▸ **What you need to do**:
(1) In the list of joke computer viruses, what does the PBS Virus do?
(2) Reproduce the portion of the list of joke computer viruses that opens with the words "Star Trek Virus: Invades" and closes with "twice if by C:>.".
(3) Extend the list of joke computer viruses with further entries that follow its last one.

▸ **Quoted passage**:

____________________

Oprah Winfrey Virus: Your 200Mb hard drive suddenly shrinks to 80Mb, and then slowly expands back to 200Mb.
Ted Turner Virus: Colorizes your monochrome monitor.
Politically Correct Virus: Never calls itself a "virus", but instead refers to itself as an "electronic microorganism."
Arnold Schwarzenegger Virus: Terminates and stays resident. It'll be back.
Michael Jackson Virus: Hard to identify because it is constantly altering its appearance. This virus won't harm your PC, but it will trash your car.
Peace Corps Virus: Toughest virus you'll ever love.
PBS Virus: Your PC stops every few minutes to ask for money.
Elvis virus: Your computer gets fat, slow, and lazy and then self-destructs, only to resurface at shopping malls and service stations across rural America.
Star Trek Virus: Invades your system in places where no virus has gone before.
Right to Life Virus: Won't allow you to delete a file, regardless of how old it is. If u attempt to erase a file, it requires u to first see a counselor about possible alternatives.
L.A.P.D. Virus: It claims it feels threatened by the other files on your PC and erases them in "self-defense".
AT&T Virus: Every three minutes, it tells you what great service you are getting.
The MCI Virus: Every three mnutes, it reminds you that you're paying too much for the AT&T Virus.
Texas Virus: Makes sure that it's bigger than any other file.
Adam and Eve Virus: Takes a couple of bytes out of your Apple.
Nike Virus: Just Does it!
Paul Revere Virus: This revolutionary virus does not horse around. It warns you of impending hard disk attack---once if by LAN, twice if by C:>.
Bill Clinton Virus: Promises to save your disk, then once installed, does what all of the other viruses tell it to do and ignores its installer.
George Bush Virus: It starts by boldly stating, "Read my docs....No new files!" on the screen. It proceeds to fill up all the free space on your hard drive with new files.
Ross Perot Virus: Activates every component in your system, just before the whole darn thing quits.
Al Gore Virus: Undistinguishable from the directory tree.
Mario Cuomo Virus: It would be a great virus, but it refuses to run.
Dan Quayle Virus: Prevents your system from spawning any child process without joining into a binary network.
Government Economist Virus: Nothing works, but all your diagnostic software says everything is fine.

____________________

▸ **Data for analysis**:
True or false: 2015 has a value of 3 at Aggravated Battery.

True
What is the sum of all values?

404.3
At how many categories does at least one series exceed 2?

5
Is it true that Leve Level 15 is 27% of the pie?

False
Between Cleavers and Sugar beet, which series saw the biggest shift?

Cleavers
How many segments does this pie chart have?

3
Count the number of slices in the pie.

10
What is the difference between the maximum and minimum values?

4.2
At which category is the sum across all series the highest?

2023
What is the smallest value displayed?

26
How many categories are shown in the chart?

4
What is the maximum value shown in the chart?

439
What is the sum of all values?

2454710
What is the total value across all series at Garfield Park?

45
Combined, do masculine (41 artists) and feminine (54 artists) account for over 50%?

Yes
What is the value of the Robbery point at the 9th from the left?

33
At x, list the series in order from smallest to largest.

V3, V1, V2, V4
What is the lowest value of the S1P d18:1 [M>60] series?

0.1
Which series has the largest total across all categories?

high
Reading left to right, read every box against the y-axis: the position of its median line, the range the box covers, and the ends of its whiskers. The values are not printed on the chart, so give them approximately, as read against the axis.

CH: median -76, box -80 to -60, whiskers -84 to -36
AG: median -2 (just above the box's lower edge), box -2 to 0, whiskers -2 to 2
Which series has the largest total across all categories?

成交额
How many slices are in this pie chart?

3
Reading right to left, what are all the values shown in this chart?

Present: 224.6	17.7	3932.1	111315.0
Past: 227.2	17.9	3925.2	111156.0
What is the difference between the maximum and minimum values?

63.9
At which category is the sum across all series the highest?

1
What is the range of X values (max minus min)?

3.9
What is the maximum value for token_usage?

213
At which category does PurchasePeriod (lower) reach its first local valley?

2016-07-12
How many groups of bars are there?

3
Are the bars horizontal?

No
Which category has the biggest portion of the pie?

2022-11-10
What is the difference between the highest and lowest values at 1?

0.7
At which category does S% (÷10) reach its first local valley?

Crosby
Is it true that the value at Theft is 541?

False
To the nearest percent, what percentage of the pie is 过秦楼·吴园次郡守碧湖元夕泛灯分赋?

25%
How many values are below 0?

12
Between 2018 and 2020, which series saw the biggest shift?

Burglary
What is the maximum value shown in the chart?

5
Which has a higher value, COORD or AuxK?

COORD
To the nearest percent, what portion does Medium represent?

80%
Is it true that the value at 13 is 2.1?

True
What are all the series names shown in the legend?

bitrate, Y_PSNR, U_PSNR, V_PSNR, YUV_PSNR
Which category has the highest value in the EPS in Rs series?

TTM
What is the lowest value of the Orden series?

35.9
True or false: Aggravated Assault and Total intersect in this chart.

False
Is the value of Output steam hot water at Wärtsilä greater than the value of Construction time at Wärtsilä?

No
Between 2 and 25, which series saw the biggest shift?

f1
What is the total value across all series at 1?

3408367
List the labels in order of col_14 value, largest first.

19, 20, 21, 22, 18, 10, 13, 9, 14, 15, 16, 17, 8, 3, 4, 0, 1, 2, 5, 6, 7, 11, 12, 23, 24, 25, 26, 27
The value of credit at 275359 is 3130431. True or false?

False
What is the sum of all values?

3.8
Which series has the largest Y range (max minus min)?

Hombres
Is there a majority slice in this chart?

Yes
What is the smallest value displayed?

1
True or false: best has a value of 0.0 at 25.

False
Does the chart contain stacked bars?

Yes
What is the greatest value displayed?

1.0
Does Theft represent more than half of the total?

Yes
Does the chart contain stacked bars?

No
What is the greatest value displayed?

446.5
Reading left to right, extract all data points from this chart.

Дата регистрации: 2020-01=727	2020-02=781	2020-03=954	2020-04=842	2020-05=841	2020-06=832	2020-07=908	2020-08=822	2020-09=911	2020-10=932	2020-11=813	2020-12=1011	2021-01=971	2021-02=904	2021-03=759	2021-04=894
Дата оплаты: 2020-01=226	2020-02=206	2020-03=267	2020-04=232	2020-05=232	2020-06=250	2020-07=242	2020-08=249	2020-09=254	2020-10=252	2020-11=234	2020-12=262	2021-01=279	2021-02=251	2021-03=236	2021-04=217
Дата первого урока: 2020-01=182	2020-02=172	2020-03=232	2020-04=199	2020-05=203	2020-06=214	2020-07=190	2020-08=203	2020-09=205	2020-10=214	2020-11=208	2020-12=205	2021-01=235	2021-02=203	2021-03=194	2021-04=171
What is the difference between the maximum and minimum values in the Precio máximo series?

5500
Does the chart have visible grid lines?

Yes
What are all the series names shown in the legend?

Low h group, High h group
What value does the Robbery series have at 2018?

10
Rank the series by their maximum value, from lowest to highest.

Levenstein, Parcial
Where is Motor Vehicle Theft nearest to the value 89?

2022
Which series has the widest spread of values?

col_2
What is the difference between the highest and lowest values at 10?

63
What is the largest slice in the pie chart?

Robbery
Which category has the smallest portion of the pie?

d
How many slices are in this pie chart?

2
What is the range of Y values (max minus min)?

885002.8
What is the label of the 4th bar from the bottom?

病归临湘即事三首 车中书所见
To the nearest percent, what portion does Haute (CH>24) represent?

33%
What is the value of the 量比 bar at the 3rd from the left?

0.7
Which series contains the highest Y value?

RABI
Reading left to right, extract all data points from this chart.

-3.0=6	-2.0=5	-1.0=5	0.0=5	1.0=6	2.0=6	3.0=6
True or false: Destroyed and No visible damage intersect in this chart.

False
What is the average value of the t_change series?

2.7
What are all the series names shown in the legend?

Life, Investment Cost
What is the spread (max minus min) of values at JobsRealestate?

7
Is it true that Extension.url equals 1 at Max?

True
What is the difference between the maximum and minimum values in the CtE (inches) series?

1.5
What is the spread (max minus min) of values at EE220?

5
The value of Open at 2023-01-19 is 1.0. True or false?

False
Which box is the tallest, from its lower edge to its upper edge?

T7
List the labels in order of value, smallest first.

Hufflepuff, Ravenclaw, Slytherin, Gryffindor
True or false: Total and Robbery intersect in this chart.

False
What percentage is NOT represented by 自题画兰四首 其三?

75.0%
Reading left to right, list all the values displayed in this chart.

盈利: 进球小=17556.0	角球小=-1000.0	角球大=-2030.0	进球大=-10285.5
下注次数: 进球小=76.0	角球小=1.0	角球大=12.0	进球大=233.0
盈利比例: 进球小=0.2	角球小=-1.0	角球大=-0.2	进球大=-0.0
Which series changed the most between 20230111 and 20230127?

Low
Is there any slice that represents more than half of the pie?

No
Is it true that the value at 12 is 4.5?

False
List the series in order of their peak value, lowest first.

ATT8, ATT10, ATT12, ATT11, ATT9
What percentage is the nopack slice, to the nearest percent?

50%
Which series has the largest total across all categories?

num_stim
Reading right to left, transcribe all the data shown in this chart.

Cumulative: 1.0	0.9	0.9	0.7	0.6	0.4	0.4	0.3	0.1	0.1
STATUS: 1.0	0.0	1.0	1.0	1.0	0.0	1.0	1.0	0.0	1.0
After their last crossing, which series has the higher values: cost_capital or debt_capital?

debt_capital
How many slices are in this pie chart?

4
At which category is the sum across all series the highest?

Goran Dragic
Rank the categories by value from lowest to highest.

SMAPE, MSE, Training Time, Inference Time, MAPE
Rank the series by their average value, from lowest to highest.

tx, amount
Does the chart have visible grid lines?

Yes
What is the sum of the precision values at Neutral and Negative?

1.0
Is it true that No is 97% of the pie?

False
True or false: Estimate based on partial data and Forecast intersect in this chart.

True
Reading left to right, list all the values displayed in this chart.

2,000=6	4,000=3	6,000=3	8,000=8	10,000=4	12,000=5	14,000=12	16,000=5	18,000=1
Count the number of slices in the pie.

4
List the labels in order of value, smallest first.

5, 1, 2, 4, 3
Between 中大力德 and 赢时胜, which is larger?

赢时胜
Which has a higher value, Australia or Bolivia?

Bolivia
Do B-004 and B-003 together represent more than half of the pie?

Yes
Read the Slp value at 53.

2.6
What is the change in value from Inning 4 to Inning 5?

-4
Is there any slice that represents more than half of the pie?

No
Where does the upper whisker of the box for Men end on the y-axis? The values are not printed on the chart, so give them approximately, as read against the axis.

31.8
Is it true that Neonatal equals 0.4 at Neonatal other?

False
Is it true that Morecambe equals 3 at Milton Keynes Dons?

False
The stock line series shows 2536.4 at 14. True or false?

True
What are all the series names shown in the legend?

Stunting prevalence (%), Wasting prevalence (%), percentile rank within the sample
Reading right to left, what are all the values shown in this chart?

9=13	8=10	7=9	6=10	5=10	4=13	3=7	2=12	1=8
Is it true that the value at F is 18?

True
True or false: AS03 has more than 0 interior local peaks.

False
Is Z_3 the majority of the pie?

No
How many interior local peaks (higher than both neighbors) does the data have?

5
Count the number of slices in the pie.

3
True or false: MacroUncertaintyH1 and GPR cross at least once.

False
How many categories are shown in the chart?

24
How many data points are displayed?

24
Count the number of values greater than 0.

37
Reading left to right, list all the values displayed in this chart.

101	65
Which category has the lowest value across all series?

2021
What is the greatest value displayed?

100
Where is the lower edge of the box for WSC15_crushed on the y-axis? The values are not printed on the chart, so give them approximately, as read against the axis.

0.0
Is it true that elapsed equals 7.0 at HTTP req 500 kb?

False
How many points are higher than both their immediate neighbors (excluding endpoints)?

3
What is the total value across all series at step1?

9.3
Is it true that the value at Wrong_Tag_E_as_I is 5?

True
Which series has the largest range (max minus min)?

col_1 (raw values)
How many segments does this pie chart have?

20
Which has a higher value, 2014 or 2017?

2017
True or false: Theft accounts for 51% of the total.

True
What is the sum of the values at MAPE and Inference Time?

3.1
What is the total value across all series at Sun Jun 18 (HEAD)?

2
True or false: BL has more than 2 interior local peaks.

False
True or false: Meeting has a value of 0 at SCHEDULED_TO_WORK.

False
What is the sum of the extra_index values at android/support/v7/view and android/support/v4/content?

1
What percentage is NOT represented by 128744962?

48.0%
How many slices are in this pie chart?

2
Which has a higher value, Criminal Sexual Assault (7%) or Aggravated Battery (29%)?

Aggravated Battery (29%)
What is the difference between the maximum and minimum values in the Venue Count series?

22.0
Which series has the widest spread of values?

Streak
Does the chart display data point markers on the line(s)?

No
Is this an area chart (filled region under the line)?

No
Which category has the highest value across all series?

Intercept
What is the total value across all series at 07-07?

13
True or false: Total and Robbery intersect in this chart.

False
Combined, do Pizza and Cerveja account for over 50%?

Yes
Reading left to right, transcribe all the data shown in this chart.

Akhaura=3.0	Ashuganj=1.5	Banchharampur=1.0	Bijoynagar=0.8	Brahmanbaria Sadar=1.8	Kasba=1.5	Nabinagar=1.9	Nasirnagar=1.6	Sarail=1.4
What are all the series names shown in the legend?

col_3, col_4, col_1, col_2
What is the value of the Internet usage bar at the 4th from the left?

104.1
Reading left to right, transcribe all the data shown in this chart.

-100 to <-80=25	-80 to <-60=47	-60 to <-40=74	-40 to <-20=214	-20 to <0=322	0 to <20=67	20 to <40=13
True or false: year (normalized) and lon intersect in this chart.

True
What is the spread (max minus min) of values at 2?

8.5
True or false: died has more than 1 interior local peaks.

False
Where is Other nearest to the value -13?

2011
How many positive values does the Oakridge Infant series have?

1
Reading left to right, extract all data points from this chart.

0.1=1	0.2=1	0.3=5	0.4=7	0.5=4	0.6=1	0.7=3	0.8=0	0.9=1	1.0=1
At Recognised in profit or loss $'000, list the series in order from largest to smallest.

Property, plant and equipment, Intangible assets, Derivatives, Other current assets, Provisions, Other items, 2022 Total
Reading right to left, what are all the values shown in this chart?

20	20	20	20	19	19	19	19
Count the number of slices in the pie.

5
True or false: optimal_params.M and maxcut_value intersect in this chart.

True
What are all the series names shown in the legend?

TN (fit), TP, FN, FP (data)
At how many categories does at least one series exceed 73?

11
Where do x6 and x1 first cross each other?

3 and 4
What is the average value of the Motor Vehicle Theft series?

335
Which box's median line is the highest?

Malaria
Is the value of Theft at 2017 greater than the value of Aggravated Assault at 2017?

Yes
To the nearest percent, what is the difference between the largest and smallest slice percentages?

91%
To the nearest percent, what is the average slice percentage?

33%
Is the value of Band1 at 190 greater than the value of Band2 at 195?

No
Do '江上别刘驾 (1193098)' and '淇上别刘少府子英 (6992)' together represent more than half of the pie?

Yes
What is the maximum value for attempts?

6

____________________

▸ **Outputs for the tasks**:
(1) It makes your PC stop every few minutes to ask for money.

(2)
Star Trek Virus: Invades your system in places where no virus has gone before.
Right to Life Virus: Won't allow you to delete a file, regardless of how old it is. If u attempt to erase a file, it requires u to first see a counselor about possible alternatives.
L.A.P.D. Virus: It claims it feels threatened by the other files on your PC and erases them in "self-defense".
AT&T Virus: Every three minutes, it tells you what great service you are getting.
The MCI Virus: Every three mnutes, it reminds you that you're paying too much for the AT&T Virus.
Texas Virus: Makes sure that it's bigger than any other file.
Adam and Eve Virus: Takes a couple of bytes out of your Apple.
Nike Virus: Just Does it!
Paul Revere Virus: This revolutionary virus does not horse around. It warns you of impending hard disk attack---once if by LAN, twice if by C:>.

(3)
New World Order Virus: Probably harmless, but it makes a lot of people really mad just thinking about it
Gallup Virus: Sixty percent of the Pcs infected will lose 38 percent of their data 14 percent of the time. (plus or minus a 3.5 percent margin of error.)
Terry Randle Virus: Prints "Oh no you don't" whenever you choose "Abort" from the "Abort" "Retry" "Fail" message.
Congressional Virus: The computer locks up, screen splits erratically with a message appearing on each half blaming the other side for the problem.
Airline Virus: You're in Dallas, but your data is in Singapore.
Freudian Virus: Your computer becomes obsessed with marrying its own motherboard.
Ollie north virus: Causes your printer to become a paper shredder.
Sears Virus: Your data won't appear unless you buy new cables, power supply and a set of shocks.
Jimmy Hoffa Virus: Your programs can never be found again.
Congressional Virus #2: Runs every program on the hard drive simultaneously, but doesn't allow the user to accomplish anything.
Kevorkian Virus: Helps your computer shut down as an act of mercy.
Imelda Marcos Virus: Sings you a song (slightly off key) on boot up, then subtracts money from your Quicken account and spends it all on expensive shoes it purchases through Prodigy.
Health Care Virus: Tests your system for a day, finds nothing wrong, and sends you a bill for $4,500.
Cleveland Indians Virus: Makes your 486/50 machine perform like a 286/AT.
Chicago Cubs Virus: Your PC makes frequent mistakes and comes in last in the reviews, but you still love it.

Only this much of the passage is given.